Tiene suerte y logra recaudar suficiente para pagar sus cuentas sin hacerle daño a nadie y llega a su casa temprano con el alba de la mano, justo a la hora en que llega periódico. Dentro de su casa la esperan sus dos hijos (o ninguno, o tres o cuatro), su perrito y el inútil de su marido alcohólico (al que mantiene), quintaesencia barrigona del macharrán nacional . Ella se sienta y lee el diario. Todo es prostitución: se venden los intelectuales, aceptan dinero los políticos y las ideologías juegan a ser veleta del viento triste de una economía que agoniza.
Sigue leyendo: por fin alguien contempla en serio el problema de la droga. Más adelante critican a las amantes mercenarias de Mayagüez, Arecibo, etc. Ella piensa en sus congéneres de Río Piedras y sonríe.
Ella sabe que la venta de sensaciones no debería ser un delito perseguido por la ley; la estupidez sí. La solución al “problema” de las “cenicientas de saldo y esquina”, en palabras de el Maestro, se acabaría legalizando su profesión y ofreciéndoles un buen plan médico y de retiro. La utopía se le atraganta al pensar que algún político, hijo de una compañera de trabajo, se robaría los fondos de ese proyecto y escaparía impune mientras el país se suicida, se droga y se atreve a criticar su milenaria ocupación.
Cierra el periódico, prepara el almuerzo de sus hijos y descansa para enfrentar otra noche de peligro vendiendo satisfacción y fantasías a padres de familia y profesionales que llegan a buscar amor clandestino o la compañía secreta de alguno de sus amigos que atienden a figuras públicas, políticos y policías que se niegan a salir del “closet”.
Me uno a Ismael, "puta proletaria, con permiso, sólo quiero un saludo solidario, presentarle mis respetos". Ojala que esta noche no llueva, carne mercenaria, literatura con tacones, mujer de la noche, cliché con minifalda de cuero, eterna puta, orgullo de la nada.

viernes, 6 de junio de 2008

Yo no soy yo, ahora más evidentemente que nunca

"Of Other Spaces" era el título del ensayo de Foucault que me jodió la cabeza para siempre.

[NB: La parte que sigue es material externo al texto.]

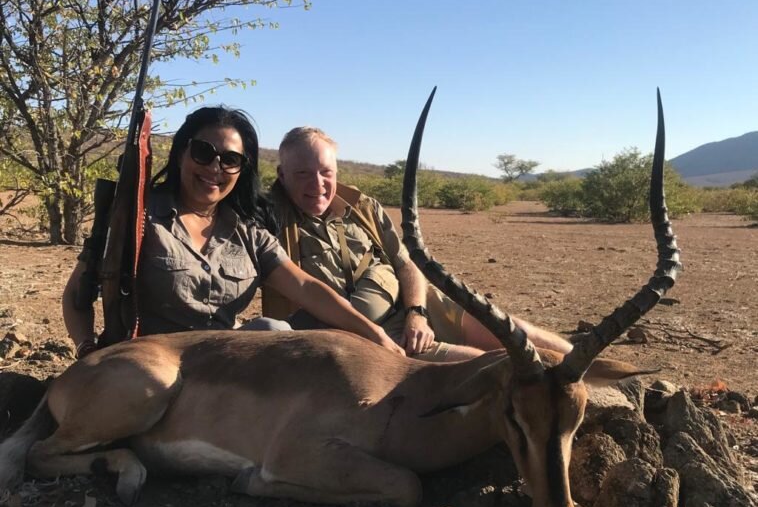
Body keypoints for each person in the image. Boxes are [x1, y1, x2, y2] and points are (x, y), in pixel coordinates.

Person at [62, 107, 405, 359]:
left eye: (230, 160)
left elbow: (304, 286)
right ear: (182, 153)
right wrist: (87, 350)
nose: (214, 168)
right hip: (149, 360)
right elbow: (79, 292)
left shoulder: (247, 229)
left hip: (219, 362)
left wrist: (374, 335)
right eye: (203, 153)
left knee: (276, 333)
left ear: (242, 169)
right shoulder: (138, 217)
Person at [262, 126, 572, 360]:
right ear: (281, 174)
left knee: (517, 335)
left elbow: (405, 263)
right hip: (365, 336)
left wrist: (417, 313)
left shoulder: (362, 206)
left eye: (325, 172)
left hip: (413, 304)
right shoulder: (264, 219)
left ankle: (599, 373)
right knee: (483, 365)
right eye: (302, 173)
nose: (317, 184)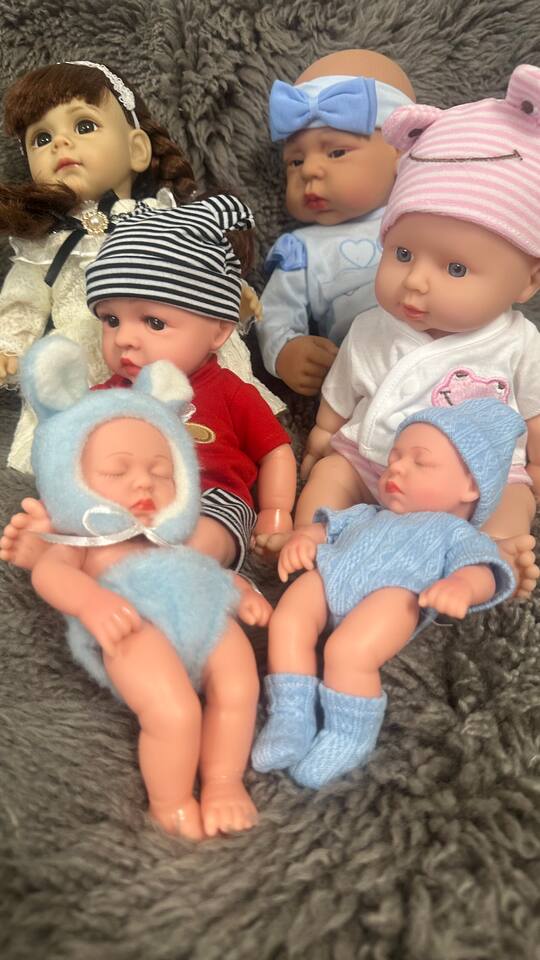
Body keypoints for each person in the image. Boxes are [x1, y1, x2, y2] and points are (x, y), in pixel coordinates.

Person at [293, 63, 540, 594]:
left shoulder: (520, 343)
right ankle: (309, 540)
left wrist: (536, 468)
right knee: (332, 476)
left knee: (514, 495)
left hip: (475, 481)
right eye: (402, 254)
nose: (416, 282)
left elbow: (534, 413)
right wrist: (321, 438)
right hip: (375, 461)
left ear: (528, 281)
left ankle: (492, 554)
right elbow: (341, 394)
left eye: (456, 269)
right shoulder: (372, 327)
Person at [17, 335, 268, 840]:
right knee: (175, 712)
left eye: (161, 471)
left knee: (240, 687)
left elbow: (198, 569)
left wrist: (240, 589)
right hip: (132, 626)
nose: (145, 483)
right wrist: (92, 601)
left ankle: (223, 784)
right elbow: (51, 573)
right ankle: (171, 802)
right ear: (68, 476)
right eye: (117, 470)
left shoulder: (171, 537)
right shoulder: (87, 541)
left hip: (205, 616)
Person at [0, 61, 283, 473]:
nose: (60, 143)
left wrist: (230, 293)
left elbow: (198, 269)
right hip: (90, 363)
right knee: (86, 448)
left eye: (83, 126)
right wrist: (9, 347)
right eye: (41, 138)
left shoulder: (164, 219)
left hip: (175, 354)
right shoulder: (44, 246)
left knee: (208, 415)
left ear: (137, 149)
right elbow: (22, 300)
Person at [2, 194, 297, 572]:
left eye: (154, 322)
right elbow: (72, 454)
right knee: (89, 512)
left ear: (219, 330)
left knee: (214, 528)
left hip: (210, 497)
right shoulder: (106, 399)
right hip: (127, 499)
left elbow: (276, 451)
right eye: (111, 320)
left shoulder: (231, 392)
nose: (124, 338)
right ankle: (93, 560)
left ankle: (173, 565)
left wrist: (275, 512)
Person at [252, 399, 523, 789]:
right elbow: (326, 529)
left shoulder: (455, 533)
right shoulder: (368, 512)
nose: (396, 468)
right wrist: (304, 541)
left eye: (420, 462)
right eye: (394, 458)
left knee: (349, 651)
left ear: (470, 486)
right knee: (288, 619)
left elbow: (483, 568)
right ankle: (291, 715)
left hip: (397, 592)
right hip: (331, 572)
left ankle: (349, 733)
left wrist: (462, 586)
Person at [256, 49, 415, 395]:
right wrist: (286, 351)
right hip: (371, 388)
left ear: (401, 153)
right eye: (295, 161)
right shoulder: (304, 250)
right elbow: (274, 313)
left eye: (336, 152)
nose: (310, 170)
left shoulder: (429, 213)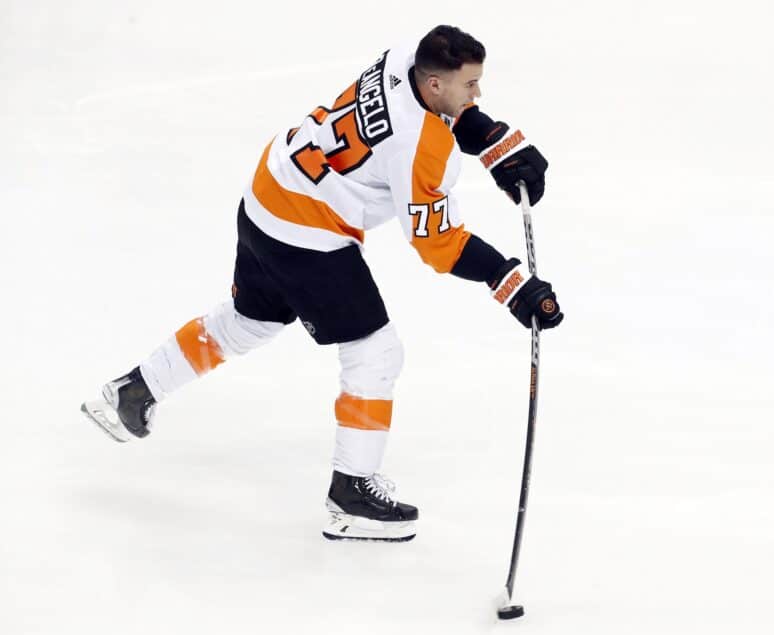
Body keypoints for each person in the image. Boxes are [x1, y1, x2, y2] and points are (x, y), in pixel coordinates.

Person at [80, 25, 563, 543]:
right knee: (376, 353)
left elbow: (440, 111)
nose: (478, 93)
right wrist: (509, 281)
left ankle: (134, 391)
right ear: (435, 85)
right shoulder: (422, 148)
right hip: (306, 234)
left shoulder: (405, 56)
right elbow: (437, 244)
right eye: (470, 85)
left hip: (269, 190)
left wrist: (494, 142)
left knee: (249, 322)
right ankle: (351, 496)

"The mirror is, after all, a utopia, since it is a placeless place. In the mirror, I see myself there where I am not, in an unreal, virtual space that opens up behind the surface; I am over there, there where I am not, a sort of shadow that gives my own visibility to myself, that enables me to see myself there where I am absent: such is the utopia of the mirror. But it is also a heterotopia in so far as the mirror does exist in reality, where it exerts a sort of counteraction on the position that I occupy. From the standpoint of the mirror I discover my absence from the place where I am since I see myself over there. Starting from this gaze that is, as it were, directed toward me, from the ground of this virtual space that is on the other side of the glass, I come back toward myself; I begin again to direct my eyes toward myself and to reconstitute myself there where I am. The mirror functions as a heterotopia in this respect: it makes this place that I occupy at the moment when I look at myself in the glass at once absolutely real, connected with all the space that surrounds it, and absolutely unreal, since in order to be perceived it has to pass through this virtual point which is over there.", decía su párrafo maldito.

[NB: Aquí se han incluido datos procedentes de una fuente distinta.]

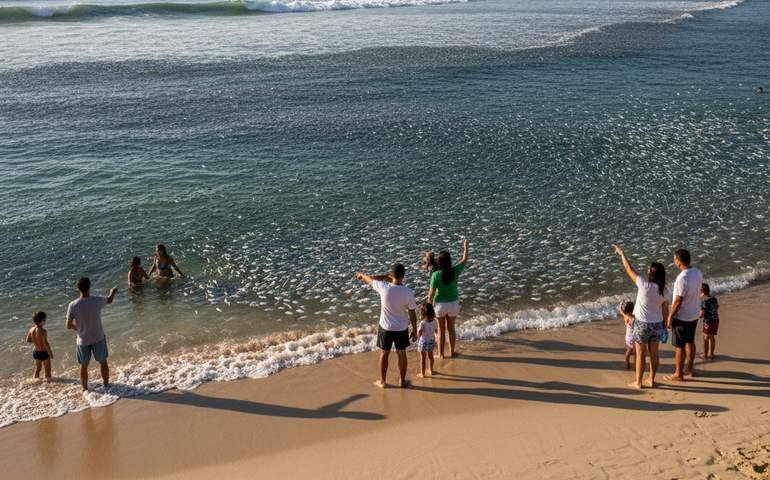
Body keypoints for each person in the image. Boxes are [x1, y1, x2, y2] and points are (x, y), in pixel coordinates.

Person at [613, 245, 670, 389]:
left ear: (651, 274)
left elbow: (628, 268)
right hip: (657, 324)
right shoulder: (666, 290)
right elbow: (665, 310)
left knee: (640, 353)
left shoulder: (644, 285)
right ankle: (651, 379)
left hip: (642, 324)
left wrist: (622, 253)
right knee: (654, 353)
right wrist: (666, 324)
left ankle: (638, 382)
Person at [357, 264, 417, 388]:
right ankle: (402, 381)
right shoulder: (408, 292)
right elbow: (412, 313)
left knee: (384, 353)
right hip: (401, 328)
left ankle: (383, 382)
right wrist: (415, 329)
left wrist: (362, 275)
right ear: (403, 276)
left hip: (386, 327)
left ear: (392, 275)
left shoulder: (383, 286)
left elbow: (371, 278)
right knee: (402, 354)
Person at [66, 277, 117, 393]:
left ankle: (85, 390)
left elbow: (68, 325)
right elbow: (109, 300)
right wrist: (112, 292)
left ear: (78, 289)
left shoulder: (73, 305)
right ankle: (106, 385)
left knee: (83, 366)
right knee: (103, 362)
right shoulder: (96, 300)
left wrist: (76, 328)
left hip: (82, 340)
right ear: (89, 288)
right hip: (98, 337)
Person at [664, 249, 703, 382]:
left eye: (675, 260)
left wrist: (670, 317)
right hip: (694, 314)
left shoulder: (682, 278)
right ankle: (689, 369)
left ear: (678, 262)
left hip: (682, 317)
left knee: (679, 346)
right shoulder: (698, 272)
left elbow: (677, 301)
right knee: (690, 342)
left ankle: (678, 374)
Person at [427, 239, 469, 358]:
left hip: (440, 305)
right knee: (451, 328)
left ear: (438, 261)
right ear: (450, 261)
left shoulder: (435, 275)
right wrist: (465, 247)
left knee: (441, 330)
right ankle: (451, 352)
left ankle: (441, 355)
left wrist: (428, 308)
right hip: (453, 304)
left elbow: (431, 295)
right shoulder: (455, 271)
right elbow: (464, 260)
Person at [26, 311, 54, 380]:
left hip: (35, 352)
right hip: (43, 352)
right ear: (43, 321)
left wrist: (36, 342)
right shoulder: (43, 331)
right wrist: (50, 353)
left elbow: (28, 340)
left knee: (38, 369)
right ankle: (48, 383)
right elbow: (46, 343)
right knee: (47, 369)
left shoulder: (31, 330)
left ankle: (35, 380)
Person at [416, 302, 438, 378]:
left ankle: (422, 373)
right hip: (431, 340)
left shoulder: (423, 323)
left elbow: (420, 332)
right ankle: (430, 370)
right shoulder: (434, 321)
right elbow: (436, 330)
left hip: (423, 341)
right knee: (430, 356)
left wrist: (418, 338)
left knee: (422, 357)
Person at [700, 283, 720, 360]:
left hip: (708, 322)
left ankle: (705, 355)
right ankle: (711, 353)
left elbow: (701, 314)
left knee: (705, 338)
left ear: (702, 293)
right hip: (715, 321)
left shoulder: (704, 302)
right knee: (712, 337)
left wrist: (696, 315)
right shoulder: (714, 299)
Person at [619, 301, 635, 370]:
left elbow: (620, 310)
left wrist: (621, 304)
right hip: (634, 337)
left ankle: (627, 363)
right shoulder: (633, 318)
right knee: (634, 350)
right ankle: (627, 364)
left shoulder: (626, 316)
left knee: (629, 348)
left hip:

Me adueñe del concepto sin saber que se adueñaba de mi. Rompí todos los espejos de casa y me descosí un costado con un cuchillo de cocina para buscar eso que yo creía, inutilmente, que era. No encontré nada y decidí guardar la palabra esencia y dos lágrimas de cocodrilo en un cofrecito. Me olvidé de ocupar los espacios, de nada servía, todo era nada y el nihilismo nietzscheniano me rondaba como una mosca hambrienta.

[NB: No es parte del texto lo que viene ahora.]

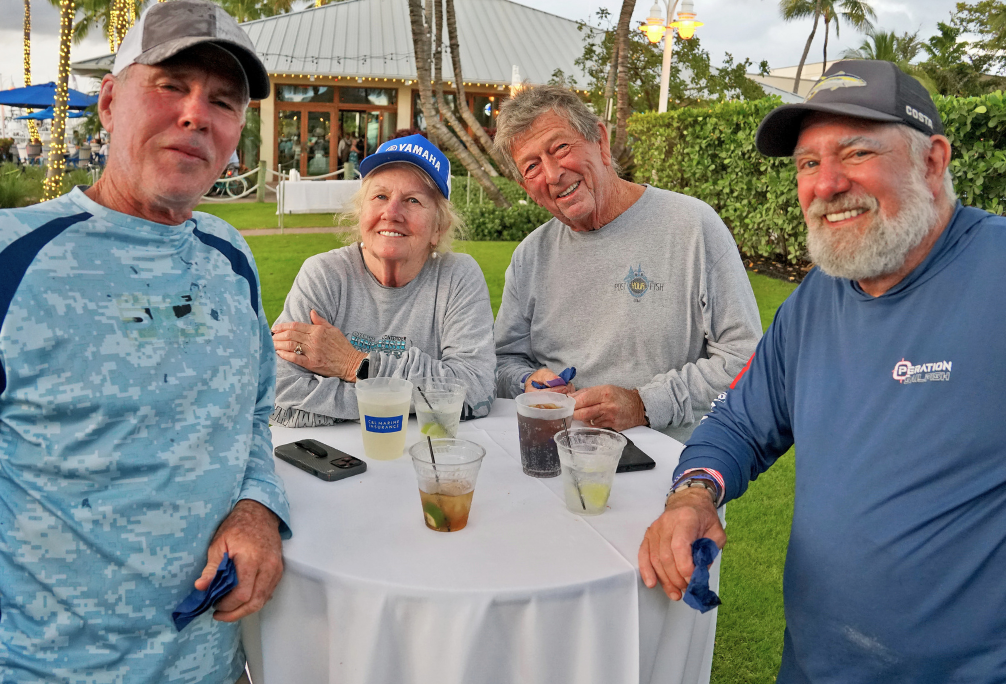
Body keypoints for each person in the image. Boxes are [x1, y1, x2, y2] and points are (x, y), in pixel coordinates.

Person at [639, 60, 1006, 682]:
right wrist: (693, 494)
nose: (826, 184)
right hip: (815, 664)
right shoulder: (817, 299)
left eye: (857, 153)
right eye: (808, 163)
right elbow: (739, 425)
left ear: (932, 162)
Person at [0, 2, 290, 681]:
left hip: (214, 666)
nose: (196, 115)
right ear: (109, 102)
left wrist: (257, 508)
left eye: (223, 102)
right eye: (171, 85)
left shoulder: (230, 255)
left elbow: (254, 414)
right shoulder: (14, 258)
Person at [492, 85, 761, 442]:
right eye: (532, 166)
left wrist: (644, 404)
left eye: (560, 148)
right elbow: (501, 362)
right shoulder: (530, 256)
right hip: (557, 454)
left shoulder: (692, 226)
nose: (553, 174)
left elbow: (745, 357)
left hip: (666, 461)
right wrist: (527, 382)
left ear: (601, 142)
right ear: (527, 188)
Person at [271, 133, 495, 426]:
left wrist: (355, 365)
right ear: (361, 212)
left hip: (424, 450)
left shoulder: (457, 277)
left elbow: (474, 390)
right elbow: (279, 391)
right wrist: (417, 400)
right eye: (380, 196)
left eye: (412, 200)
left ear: (438, 228)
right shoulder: (324, 274)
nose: (392, 213)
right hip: (329, 452)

Tallé el concepto a mi conveniencia (característica que me ayudó a recordar lo que es creerse humano) y me apoyé en la heterotopía de madera hasta las postrimerías de mi tesis, llorando por dentro y botando aceite por la herida del costado.
Pasó un año y el recuerdo del espejo gritaba debajo de mi cama como los gatos a las tres de la mañana. Mi debilidad ganó y claudiqué: leí el abismo por milésima vez. ¿Dónde carajo puse la novela de Torrente Ballester? A lo peor se lo fumó el cadáver del espejo.